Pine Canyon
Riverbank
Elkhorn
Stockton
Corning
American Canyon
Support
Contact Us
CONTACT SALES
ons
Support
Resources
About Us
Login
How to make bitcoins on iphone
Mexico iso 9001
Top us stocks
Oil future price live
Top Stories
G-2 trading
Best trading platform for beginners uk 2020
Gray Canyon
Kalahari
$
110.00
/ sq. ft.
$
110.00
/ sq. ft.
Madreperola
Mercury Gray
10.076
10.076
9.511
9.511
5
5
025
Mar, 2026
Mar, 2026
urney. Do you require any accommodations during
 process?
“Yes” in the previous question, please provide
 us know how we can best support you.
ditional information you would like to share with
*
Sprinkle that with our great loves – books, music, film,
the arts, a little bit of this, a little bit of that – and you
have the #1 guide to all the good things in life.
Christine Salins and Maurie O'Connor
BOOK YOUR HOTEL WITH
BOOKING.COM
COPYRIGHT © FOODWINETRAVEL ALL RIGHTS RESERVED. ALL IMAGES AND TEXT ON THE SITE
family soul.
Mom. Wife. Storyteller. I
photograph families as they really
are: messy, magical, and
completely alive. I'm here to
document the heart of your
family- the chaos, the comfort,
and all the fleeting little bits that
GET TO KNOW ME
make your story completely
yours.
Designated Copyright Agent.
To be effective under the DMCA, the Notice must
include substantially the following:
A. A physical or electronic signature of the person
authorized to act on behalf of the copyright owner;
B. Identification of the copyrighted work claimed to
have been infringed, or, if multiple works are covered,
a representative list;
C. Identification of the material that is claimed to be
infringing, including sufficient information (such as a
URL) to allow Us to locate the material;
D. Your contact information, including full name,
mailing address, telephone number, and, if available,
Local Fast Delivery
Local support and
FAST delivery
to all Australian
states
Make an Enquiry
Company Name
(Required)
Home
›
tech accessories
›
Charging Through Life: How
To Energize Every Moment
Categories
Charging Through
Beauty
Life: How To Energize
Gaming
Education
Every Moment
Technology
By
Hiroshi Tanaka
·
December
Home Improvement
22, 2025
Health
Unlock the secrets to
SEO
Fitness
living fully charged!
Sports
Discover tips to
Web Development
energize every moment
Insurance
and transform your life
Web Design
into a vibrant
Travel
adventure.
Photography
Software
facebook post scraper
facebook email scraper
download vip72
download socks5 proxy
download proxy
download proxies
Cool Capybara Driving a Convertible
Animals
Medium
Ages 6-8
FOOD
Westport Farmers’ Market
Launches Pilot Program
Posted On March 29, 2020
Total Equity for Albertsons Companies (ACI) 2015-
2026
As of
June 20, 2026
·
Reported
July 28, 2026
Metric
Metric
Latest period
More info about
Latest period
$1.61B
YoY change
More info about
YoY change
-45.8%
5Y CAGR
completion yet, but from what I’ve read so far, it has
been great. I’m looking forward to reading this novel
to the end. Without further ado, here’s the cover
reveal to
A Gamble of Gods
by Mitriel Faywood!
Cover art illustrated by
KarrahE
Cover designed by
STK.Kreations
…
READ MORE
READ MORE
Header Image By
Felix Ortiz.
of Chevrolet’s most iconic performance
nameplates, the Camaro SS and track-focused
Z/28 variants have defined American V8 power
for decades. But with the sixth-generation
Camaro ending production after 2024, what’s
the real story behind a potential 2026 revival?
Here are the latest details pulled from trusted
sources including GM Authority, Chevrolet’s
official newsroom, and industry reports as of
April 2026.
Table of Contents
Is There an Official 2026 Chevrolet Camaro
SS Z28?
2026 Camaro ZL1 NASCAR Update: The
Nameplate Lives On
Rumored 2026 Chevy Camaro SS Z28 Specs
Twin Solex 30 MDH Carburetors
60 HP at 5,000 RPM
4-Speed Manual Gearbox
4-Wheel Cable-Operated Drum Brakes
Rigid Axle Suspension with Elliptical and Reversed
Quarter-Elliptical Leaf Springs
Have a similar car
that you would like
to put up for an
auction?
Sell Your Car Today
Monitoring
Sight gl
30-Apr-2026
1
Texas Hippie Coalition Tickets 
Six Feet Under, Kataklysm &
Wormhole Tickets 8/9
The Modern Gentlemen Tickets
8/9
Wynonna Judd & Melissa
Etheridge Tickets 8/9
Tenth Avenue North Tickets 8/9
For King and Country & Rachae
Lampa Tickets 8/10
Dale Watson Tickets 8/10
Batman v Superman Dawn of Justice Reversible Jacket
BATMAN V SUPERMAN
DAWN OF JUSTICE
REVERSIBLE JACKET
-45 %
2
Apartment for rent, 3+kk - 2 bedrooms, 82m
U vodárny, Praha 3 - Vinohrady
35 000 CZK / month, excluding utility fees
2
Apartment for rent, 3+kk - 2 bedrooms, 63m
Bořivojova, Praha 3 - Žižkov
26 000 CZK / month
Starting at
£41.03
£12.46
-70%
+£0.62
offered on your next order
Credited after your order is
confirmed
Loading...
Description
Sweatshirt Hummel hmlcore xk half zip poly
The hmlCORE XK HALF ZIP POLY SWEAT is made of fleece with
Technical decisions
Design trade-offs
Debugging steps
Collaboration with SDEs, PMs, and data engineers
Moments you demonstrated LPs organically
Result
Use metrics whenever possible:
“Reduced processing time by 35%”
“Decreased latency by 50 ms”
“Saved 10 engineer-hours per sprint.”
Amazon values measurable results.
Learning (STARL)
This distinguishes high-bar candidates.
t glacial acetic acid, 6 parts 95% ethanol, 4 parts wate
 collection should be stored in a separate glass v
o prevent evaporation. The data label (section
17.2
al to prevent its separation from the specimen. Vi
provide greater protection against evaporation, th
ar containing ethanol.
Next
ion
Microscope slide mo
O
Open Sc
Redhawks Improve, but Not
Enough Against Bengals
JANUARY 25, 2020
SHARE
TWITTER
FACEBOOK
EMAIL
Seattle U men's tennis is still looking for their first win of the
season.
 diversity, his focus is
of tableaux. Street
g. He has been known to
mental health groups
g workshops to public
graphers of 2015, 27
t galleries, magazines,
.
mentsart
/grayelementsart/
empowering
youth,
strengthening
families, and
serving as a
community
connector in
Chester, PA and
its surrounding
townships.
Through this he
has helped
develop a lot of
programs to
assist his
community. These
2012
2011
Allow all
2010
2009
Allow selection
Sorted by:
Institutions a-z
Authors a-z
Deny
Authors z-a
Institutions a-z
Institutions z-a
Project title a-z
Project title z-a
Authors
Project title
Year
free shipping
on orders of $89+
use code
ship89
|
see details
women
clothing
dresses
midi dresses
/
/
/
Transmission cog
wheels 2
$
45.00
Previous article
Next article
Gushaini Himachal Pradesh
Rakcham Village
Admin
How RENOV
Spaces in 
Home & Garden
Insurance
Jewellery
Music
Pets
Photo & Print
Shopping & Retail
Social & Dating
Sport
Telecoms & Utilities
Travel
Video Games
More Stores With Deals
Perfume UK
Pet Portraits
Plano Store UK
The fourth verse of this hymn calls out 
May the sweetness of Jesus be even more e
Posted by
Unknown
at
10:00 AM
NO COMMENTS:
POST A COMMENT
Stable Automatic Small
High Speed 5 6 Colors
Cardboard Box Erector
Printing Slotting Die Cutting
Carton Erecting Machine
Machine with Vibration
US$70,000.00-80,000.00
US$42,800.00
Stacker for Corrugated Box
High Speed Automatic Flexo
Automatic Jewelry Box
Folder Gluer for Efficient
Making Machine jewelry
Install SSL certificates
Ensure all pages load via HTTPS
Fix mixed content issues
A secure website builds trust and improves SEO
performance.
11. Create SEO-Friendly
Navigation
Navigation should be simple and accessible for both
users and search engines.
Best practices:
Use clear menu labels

=====

*Work item:* Please write out each entry shown above exactly as given.

*Response to this exercise:*
Pine Canyon
Riverbank
Elkhorn
Stockton
Corning
American Canyon
Support
Contact Us
CONTACT SALES
ons
Support
Resources
About Us
Login
How to make bitcoins on iphone
Mexico iso 9001
Top us stocks
Oil future price live
Top Stories
G-2 trading
Best trading platform for beginners uk 2020
Gray Canyon
Kalahari
$
110.00
/ sq. ft.
$
110.00
/ sq. ft.
Madreperola
Mercury Gray
10.076
10.076
9.511
9.511
5
5
025
Mar, 2026
Mar, 2026
urney. Do you require any accommodations during
 process?
“Yes” in the previous question, please provide
 us know how we can best support you.
ditional information you would like to share with
*
Sprinkle that with our great loves – books, music, film,
the arts, a little bit of this, a little bit of that – and you
have the #1 guide to all the good things in life.
Christine Salins and Maurie O'Connor
BOOK YOUR HOTEL WITH
BOOKING.COM
COPYRIGHT © FOODWINETRAVEL ALL RIGHTS RESERVED. ALL IMAGES AND TEXT ON THE SITE
family soul.
Mom. Wife. Storyteller. I
photograph families as they really
are: messy, magical, and
completely alive. I'm here to
document the heart of your
family- the chaos, the comfort,
and all the fleeting little bits that
GET TO KNOW ME
make your story completely
yours.
Designated Copyright Agent.
To be effective under the DMCA, the Notice must
include substantially the following:
A. A physical or electronic signature of the person
authorized to act on behalf of the copyright owner;
B. Identification of the copyrighted work claimed to
have been infringed, or, if multiple works are covered,
a representative list;
C. Identification of the material that is claimed to be
infringing, including sufficient information (such as a
URL) to allow Us to locate the material;
D. Your contact information, including full name,
mailing address, telephone number, and, if available,
Local Fast Delivery
Local support and
FAST delivery
to all Australian
states
Make an Enquiry
Company Name
(Required)
Home
›
tech accessories
›
Charging Through Life: How
To Energize Every Moment
Categories
Charging Through
Beauty
Life: How To Energize
Gaming
Education
Every Moment
Technology
By
Hiroshi Tanaka
·
December
Home Improvement
22, 2025
Health
Unlock the secrets to
SEO
Fitness
living fully charged!
Sports
Discover tips to
Web Development
energize every moment
Insurance
and transform your life
Web Design
into a vibrant
Travel
adventure.
Photography
Software
facebook post scraper
facebook email scraper
download vip72
download socks5 proxy
download proxy
download proxies
Cool Capybara Driving a Convertible
Animals
Medium
Ages 6-8
FOOD
Westport Farmers’ Market
Launches Pilot Program
Posted On March 29, 2020
Total Equity for Albertsons Companies (ACI) 2015-
2026
As of
June 20, 2026
·
Reported
July 28, 2026
Metric
Metric
Latest period
More info about
Latest period
$1.61B
YoY change
More info about
YoY change
-45.8%
5Y CAGR
completion yet, but from what I’ve read so far, it has
been great. I’m looking forward to reading this novel
to the end. Without further ado, here’s the cover
reveal to
A Gamble of Gods
by Mitriel Faywood!
Cover art illustrated by
KarrahE
Cover designed by
STK.Kreations
…
READ MORE
READ MORE
Header Image By
Felix Ortiz.
of Chevrolet’s most iconic performance
nameplates, the Camaro SS and track-focused
Z/28 variants have defined American V8 power
for decades. But with the sixth-generation
Camaro ending production after 2024, what’s
the real story behind a potential 2026 revival?
Here are the latest details pulled from trusted
sources including GM Authority, Chevrolet’s
official newsroom, and industry reports as of
April 2026.
Table of Contents
Is There an Official 2026 Chevrolet Camaro
SS Z28?
2026 Camaro ZL1 NASCAR Update: The
Nameplate Lives On
Rumored 2026 Chevy Camaro SS Z28 Specs
Twin Solex 30 MDH Carburetors
60 HP at 5,000 RPM
4-Speed Manual Gearbox
4-Wheel Cable-Operated Drum Brakes
Rigid Axle Suspension with Elliptical and Reversed
Quarter-Elliptical Leaf Springs
Have a similar car
that you would like
to put up for an
auction?
Sell Your Car Today
Monitoring
Sight gl
30-Apr-2026
1
Texas Hippie Coalition Tickets 
Six Feet Under, Kataklysm &
Wormhole Tickets 8/9
The Modern Gentlemen Tickets
8/9
Wynonna Judd & Melissa
Etheridge Tickets 8/9
Tenth Avenue North Tickets 8/9
For King and Country & Rachae
Lampa Tickets 8/10
Dale Watson Tickets 8/10
Batman v Superman Dawn of Justice Reversible Jacket
BATMAN V SUPERMAN
DAWN OF JUSTICE
REVERSIBLE JACKET
-45 %
2
Apartment for rent, 3+kk - 2 bedrooms, 82m
U vodárny, Praha 3 - Vinohrady
35 000 CZK / month, excluding utility fees
2
Apartment for rent, 3+kk - 2 bedrooms, 63m
Bořivojova, Praha 3 - Žižkov
26 000 CZK / month
Starting at
£41.03
£12.46
-70%
+£0.62
offered on your next order
Credited after your order is
confirmed
Loading...
Description
Sweatshirt Hummel hmlcore xk half zip poly
The hmlCORE XK HALF ZIP POLY SWEAT is made of fleece with
Technical decisions
Design trade-offs
Debugging steps
Collaboration with SDEs, PMs, and data engineers
Moments you demonstrated LPs organically
Result
Use metrics whenever possible:
“Reduced processing time by 35%”
“Decreased latency by 50 ms”
“Saved 10 engineer-hours per sprint.”
Amazon values measurable results.
Learning (STARL)
This distinguishes high-bar candidates.
t glacial acetic acid, 6 parts 95% ethanol, 4 parts wate
 collection should be stored in a separate glass v
o prevent evaporation. The data label (section
17.2
al to prevent its separation from the specimen. Vi
provide greater protection against evaporation, th
ar containing ethanol.
Next
ion
Microscope slide mo
O
Open Sc
Redhawks Improve, but Not
Enough Against Bengals
JANUARY 25, 2020
SHARE
TWITTER
FACEBOOK
EMAIL
Seattle U men's tennis is still looking for their first win of the
season.
 diversity, his focus is
of tableaux. Street
g. He has been known to
mental health groups
g workshops to public
graphers of 2015, 27
t galleries, magazines,
.
mentsart
/grayelementsart/
empowering
youth,
strengthening
families, and
serving as a
community
connector in
Chester, PA and
its surrounding
townships.
Through this he
has helped
develop a lot of
programs to
assist his
community. These
2012
2011
Allow all
2010
2009
Allow selection
Sorted by:
Institutions a-z
Authors a-z
Deny
Authors z-a
Institutions a-z
Institutions z-a
Project title a-z
Project title z-a
Authors
Project title
Year
free shipping
on orders of $89+
use code
ship89
|
see details
women
clothing
dresses
midi dresses
/
/
/
Transmission cog
wheels 2
$
45.00
Previous article
Next article
Gushaini Himachal Pradesh
Rakcham Village
Admin
How RENOV
Spaces in 
Home & Garden
Insurance
Jewellery
Music
Pets
Photo & Print
Shopping & Retail
Social & Dating
Sport
Telecoms & Utilities
Travel
Video Games
More Stores With Deals
Perfume UK
Pet Portraits
Plano Store UK
The fourth verse of this hymn calls out 
May the sweetness of Jesus be even more e
Posted by
Unknown
at
10:00 AM
NO COMMENTS:
POST A COMMENT
Stable Automatic Small
High Speed 5 6 Colors
Cardboard Box Erector
Printing Slotting Die Cutting
Carton Erecting Machine
Machine with Vibration
US$70,000.00-80,000.00
US$42,800.00
Stacker for Corrugated Box
High Speed Automatic Flexo
Automatic Jewelry Box
Folder Gluer for Efficient
Making Machine jewelry
Install SSL certificates
Ensure all pages load via HTTPS
Fix mixed content issues
A secure website builds trust and improves SEO
performance.
11. Create SEO-Friendly
Navigation
Navigation should be simple and accessible for both
users and search engines.
Best practices:
Use clear menu labels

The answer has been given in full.